Beware of caterers who will easily drop the number of necessary staff in order to meet your budget and land the job. You will end up with a poorly serviced event and no amount of good tasting food can make up for bad, slow service.
Does your venue have a kitchen?
If your event takes place in a location that does not contain a kitchen, the caterer will need to build out an on-site kitchen to prepare and cook food for your event. They will compose a rental list of all the equipment necessary to get the job done.
Quote and Costs
Personally, I send Clients completely broken-out quotes listing and separating food costs from labor costs. I list how many hours the staff will be on the job as well as the expected timeline/duration of the event from start to finish (including the kitchen and wait staff arrival and wrap out time) including the number of staff that the job in question demands. This way there are no surprises on either end for either client or caterer.

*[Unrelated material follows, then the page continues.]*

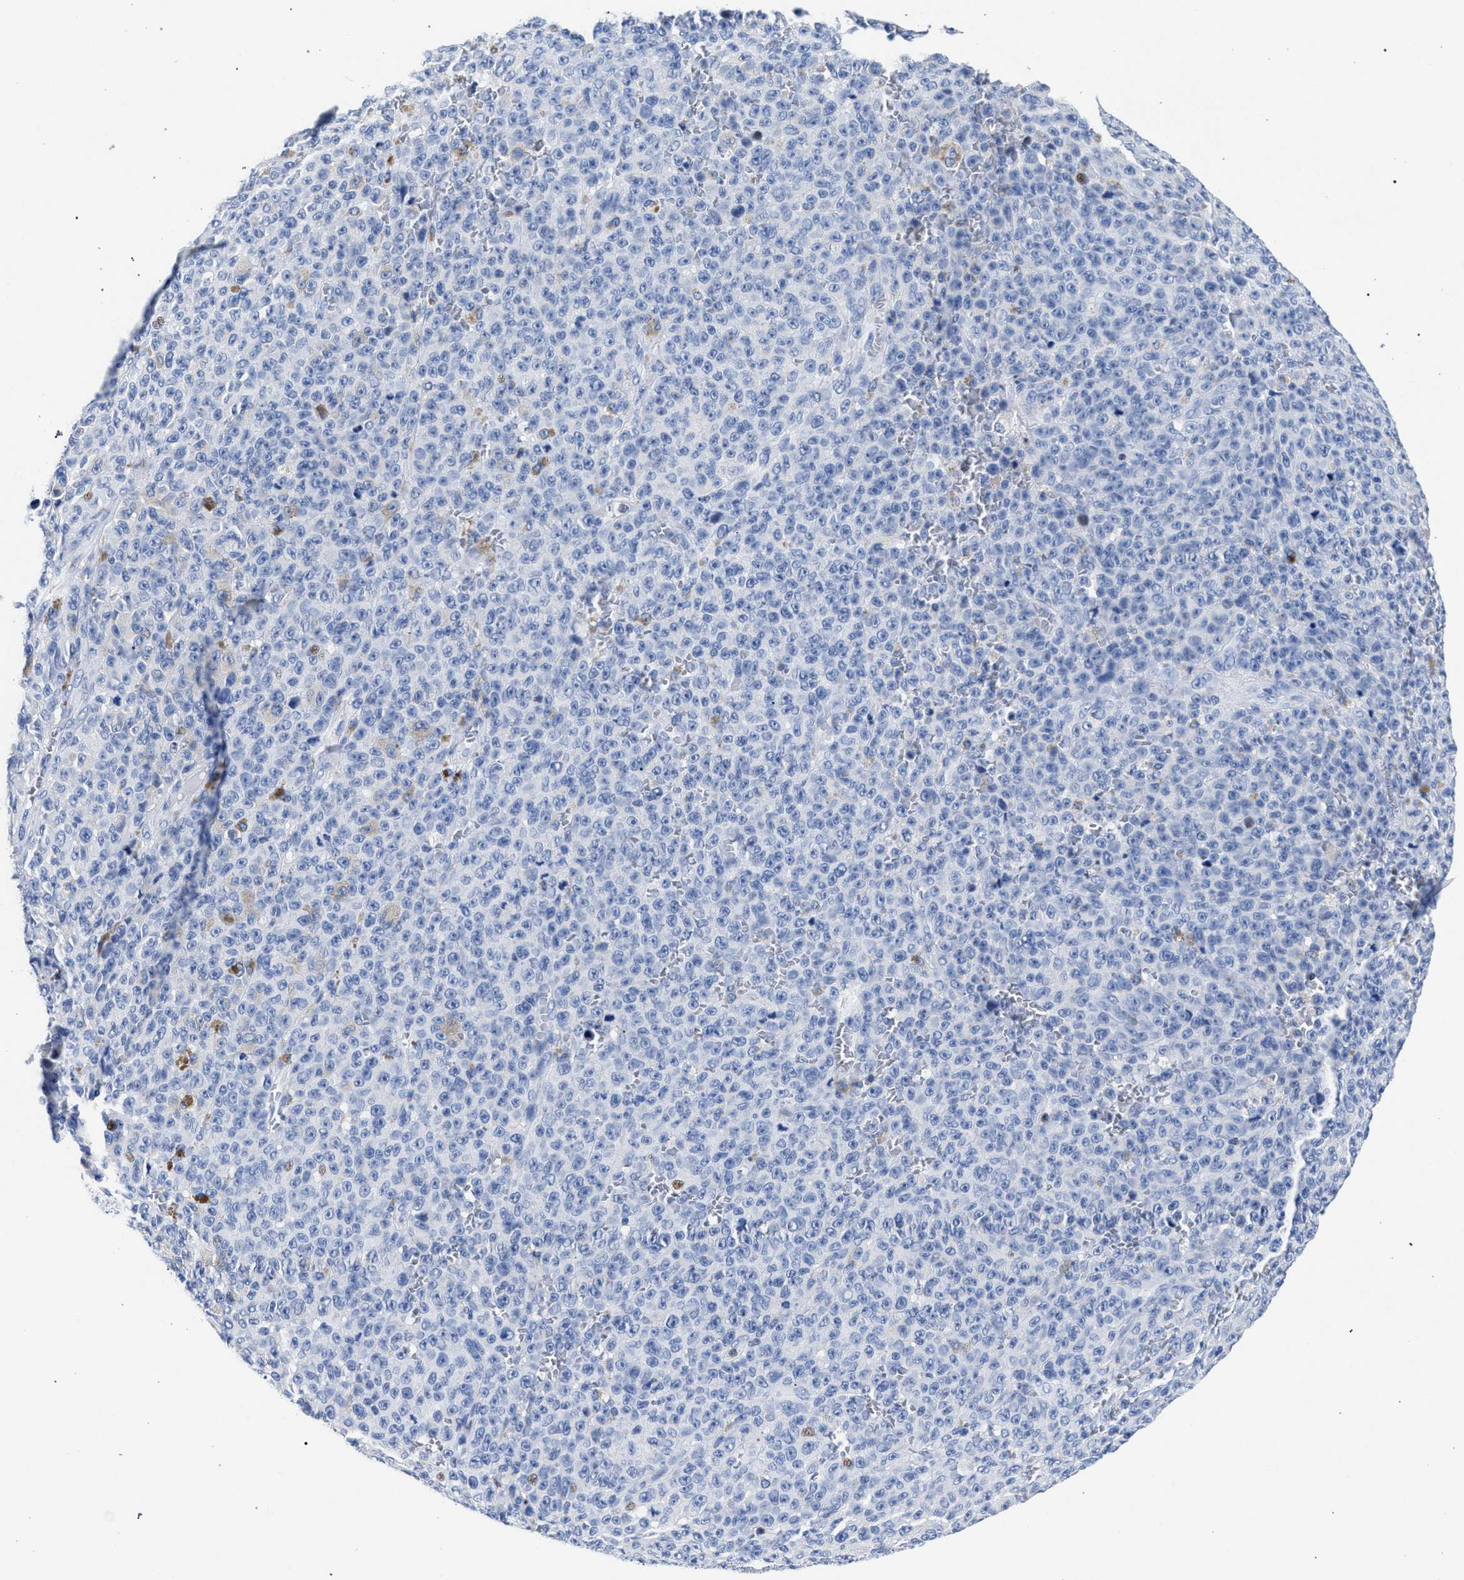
{"staining": {"intensity": "negative", "quantity": "none", "location": "none"}, "tissue": "melanoma", "cell_type": "Tumor cells", "image_type": "cancer", "snomed": [{"axis": "morphology", "description": "Malignant melanoma, NOS"}, {"axis": "topography", "description": "Skin"}], "caption": "Histopathology image shows no protein staining in tumor cells of melanoma tissue. Nuclei are stained in blue.", "gene": "KLRK1", "patient": {"sex": "female", "age": 82}}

For most Food-focused Catering Companies, rentals are always separate from food and labor. In fact, in my personal experience, I have found that companies that have their own rentals are less focused on food than those who don’t. Rental items can be coordinated by Catering but paid separately by the Client to the rental company. They are over and above catering costs.

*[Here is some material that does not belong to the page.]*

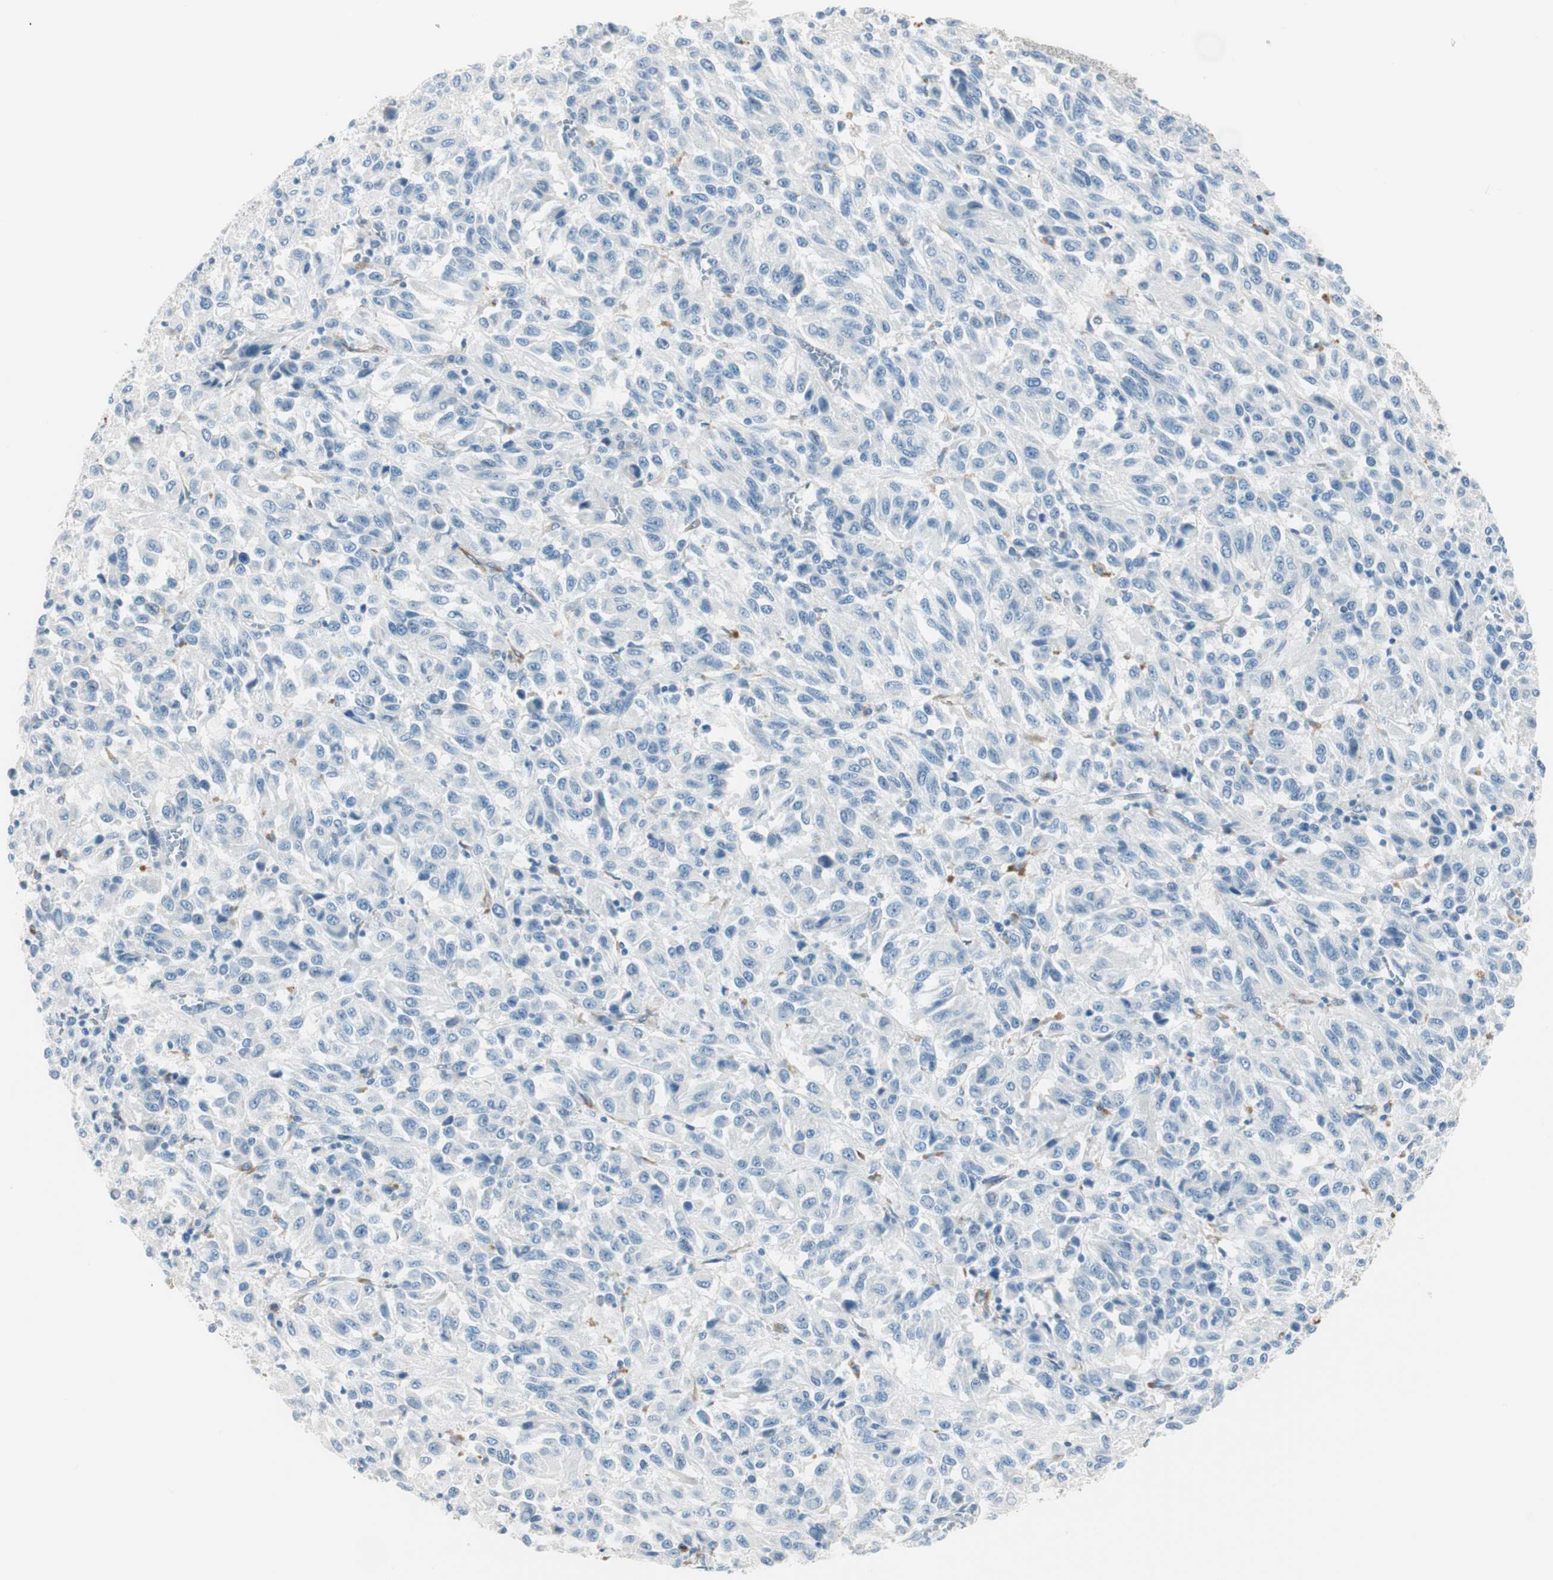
{"staining": {"intensity": "negative", "quantity": "none", "location": "none"}, "tissue": "melanoma", "cell_type": "Tumor cells", "image_type": "cancer", "snomed": [{"axis": "morphology", "description": "Malignant melanoma, Metastatic site"}, {"axis": "topography", "description": "Lung"}], "caption": "This is an immunohistochemistry (IHC) photomicrograph of malignant melanoma (metastatic site). There is no expression in tumor cells.", "gene": "CDK3", "patient": {"sex": "male", "age": 64}}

It is best to ask the caterer to create a list of rentals needed for your event because the client may not be aware of all that will be needed for the execution of the menu. If rental cost is a concern don’t hesitate to ask the caterer or his/her representative if there is a menu that would rely on fewer rentals.
The 20%+ Administration Fee on Food and Labor
It is charged by all catering companies and if you don’t see it listed, be assured that it is reflected and spread amongst all other fees. This fee goes by many names including but not limited to: Support Fee, Coordination Fee, Service Charge, Administration Fee. It covers Workers Compensation Insurance, Vehicle Maintenance, Walk-throughs, Menu Consultations, Front-of-House Relations, Liability Insurance, Planning, Staffing, Payroll, Office and Catering Supplies etc. This 20% fee may include Rentals but usually, it does not. It is NOT a gratuity.
As in all service businesses, Staff Gratuities are greatly appreciated and I think should not be overlooked even though most Catering Companies will tell you that the gratuity is optional. As a catering concierge and someone who witnesses first hand, day in and day out, how hard a good staff works to bring you a successful event, I think a gratuity should always be something the host includes in his/her budget projection.
Questions to ask when interviewing caterers
Who is their typical customer?
Are their customers foodies who like to be offered food not found on restaurant menus city-wide? Or are they people who want to offer what is trending?
Are they full service?
Does the Catering company have their own bartenders, Captains and Waitstaff? Or do they cull from outside staffing Companies? Many outside staffing companies pay their staff poorly and thus don’t necessarily have skilled and vetted labor to offer and events then suffer as a result.
Do they allow you to bring in your own alcohol?
Some Catering Companies are happy to have you provide the alcohol for your event and they will provide the bartenders. You will most likely save money if you provide the bar. So ask if this is permitted.
What style of catering do they most often do?
Small events from 10 to 300 or are they typically doing events for 500 and over?
Menus are composed and based on guest count, timeline, budget and the kind of guest in attendance. For example, high-end donor dinners require a different kind of food presentation than a children’s birthday event.
Ask About and For a Tasting
Most Catering Companies charge for tastings and then will apply a percentage of that cost to the event if you end up using them. Ask whether they will do a tasting. Please note: Sometimes the event and the budget is too small for the caterer to accommodate a tasting.